The study, published in the journal Violence Against Women, found that more than half of those who play on intercollegiate and recreational sports teams reported engaging in sexual coercion, including rape.
In an online survey about sexual activity and attitudes, more than half the men who played an intramural or intercollegiate sport reported coercing a partner into sex.
The increased risk of sexual coercion by athletes was linked to “traditional” beliefs about women and a higher belief in rape “myths,” which are used to justify sexual assault, according to researchers at North Carolina State University.
The study also found that more than a third of non-athletes reported engaging in sexual coercion, including rape.

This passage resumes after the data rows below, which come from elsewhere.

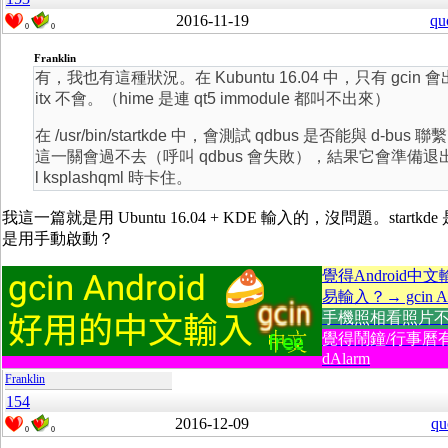
2016-11-19
qu
0
0
Franklin
有，我也有這種狀況。在 Kubuntu 16.04 中，只有 gcin
itx 不會。（hime 是連 qt5 immodule 都叫不出來）
在 /usr/bin/startkde 中，會測試 qdbus 是否能與 d-bus 
這一關會過不去（呼叫 qdbus 會失敗），結果它會準備退出 sta
l ksplashqml 時卡住。
我這一篇就是用 Ubuntu 16.04 + KDE 輸入的，沒問題。startkd
是用手動啟動？
覺得Android中
易輸入？→ gcin An
手機照相看照片不方便
覺得鬧鐘/行事曆
dAlarm
Franklin
154
2016-12-09
qu
0
0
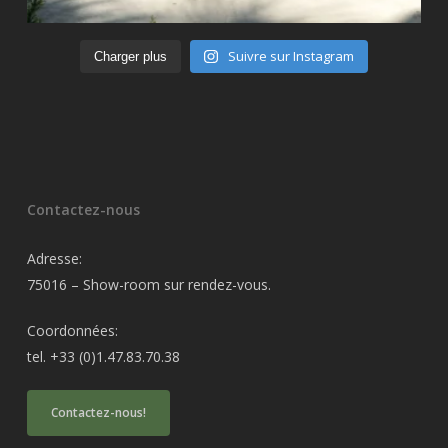
Suivre sur Instagram
Charger plus
Contactez-nous
Adresse:
75016 – Show-room sur rendez-vous.
Coordonnées:
tel. +33 (0)1.47.83.70.38
Contactez-nous!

Previous research has shown that male college athletes are more likely than college students in general to commit sexual violence or engage in sexual coercion. In 2011, the U.S. Department of Education called for colleges and universities to institute efforts to educate athletes and address sexual violence.
“We wanted to know what these programs need to address,” said Dr. Sarah Desmarais, an associate professor of psychology at North Carolina State University and co-author of the recent study.

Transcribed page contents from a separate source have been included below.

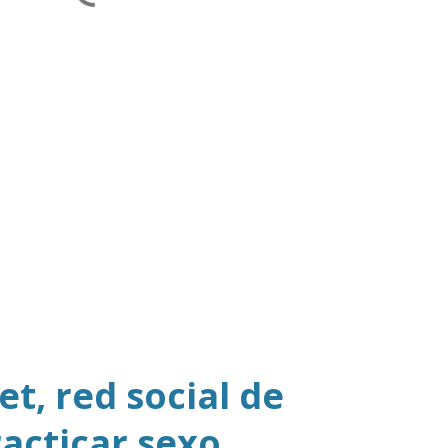
t, red social de
racticar sexo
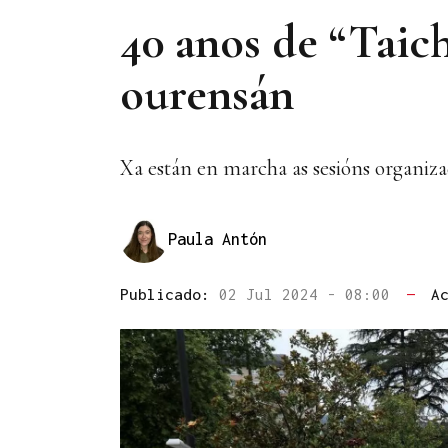
40 anos de “Taich
ourensán
Xa están en marcha as sesións organiz
Paula Antón
Publicado:
02 Jul 2024 - 08:00
—
A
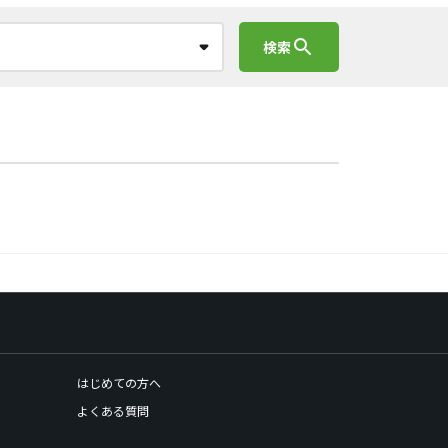
search
検索
はじめての方へ
よくある質問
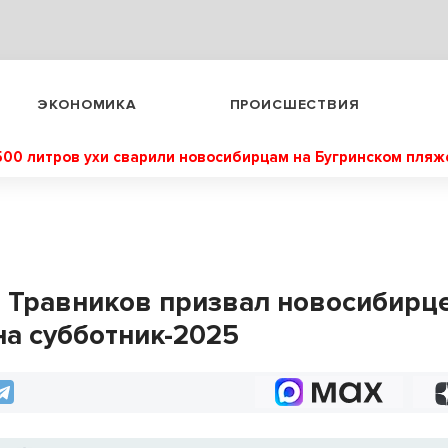
ЭКОНОМИКА
ПРОИСШЕСТВИЯ
500 литров ухи сварили новосибирцам на Бугринском пляж
 Травников призвал новосибирц
на субботник-2025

“What are the factors that contribute to these higher rates of sexual assault? And are these issues confined to intercollegiate athletes, or do they extend to club and intramural athletes?”

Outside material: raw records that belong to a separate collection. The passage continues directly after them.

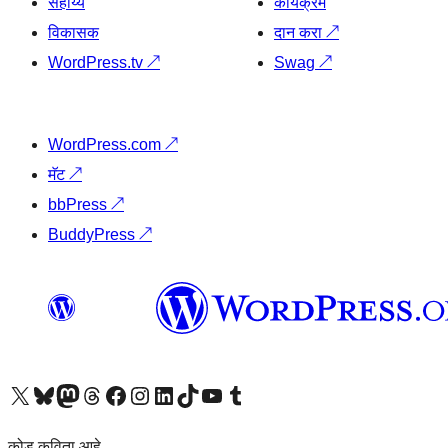
सहाय्य
कार्यक्रम
विकासक
दान करा
↗
WordPress.tv
↗
Swag
↗
WordPress.com
↗
मॅट
↗
bbPress
↗
BuddyPress
↗
आमच्या X (एक्स) (पूर्वीचे ट्विटर) खात्याला भेट द्या
आमच्या ब्लूस्की खात्याला भेट द्या.
आमच्या Mastodon खात्याला भेट द्या.
आमच्या थ्रेड्स खात्याला भेट द्या.
आमच्या फेसबुक पेजला भेट द्या
आमच्या इंस्टाग्राम खात्याला भेट द्या
आमच्या लिंक्डइन खात्याला भेट द्या
आमच्या टिकटॉक अकाउंटला भेट द्या.
आमच्या यूट्यूब चॅनेलला भेट द्या
आमच्या टंबलर खात्याला भेट द्या.
कोड कविता आहे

For the study, researchers surveyed 379 male undergraduates online, including 191 non-athletes, 29 intercollegiate athletes, and 159 recreational athletes.
The men were asked about their sexual behavior, their attitudes toward women and the degree to which they believed in rape myths.
“We found that 54.3 percent of the intercollegiate and recreational athletes and 37.9 percent of non-athletes had engaged in sexually coercive behaviors, almost all of which met the legal definition of rape,” said Desmarais, who conducted the study along with researchers at the University of South Florida, Northern Arizona University, and Emory University.
“As high as these numbers are, they may actually underrepresent the rates of sexual coercion, since the study relied on self-reported behavior.”
Non-athletes were much less likely to believe in rape myths, such as that if a woman is drunk or doesn’t fight back, it isn’t rape, according to the study’s findings.
And non-athletes were less likely to harbor more traditional, and frequently negative, beliefs about women, such as “women should worry less about their rights and more about becoming good wives and mothers.”
The researchers also found that there was no difference between recreational and intercollegiate athletes in regard to their views toward women, belief in rape myths, or sexual behavior.
After analyzing the data, researchers found that belief in rape myths, and more traditional beliefs about women, played a key role in the increased likelihood that athletes would commit sexual assault.
“This study shows how important it is to change these attitudes,” Desmarais said.
“The ‘Attitudes Toward Women Scale’ used in the study was created in the 1970s, and includes some truly archaic, sexist items — and we still see these results today. That shows you how far we still have to go.”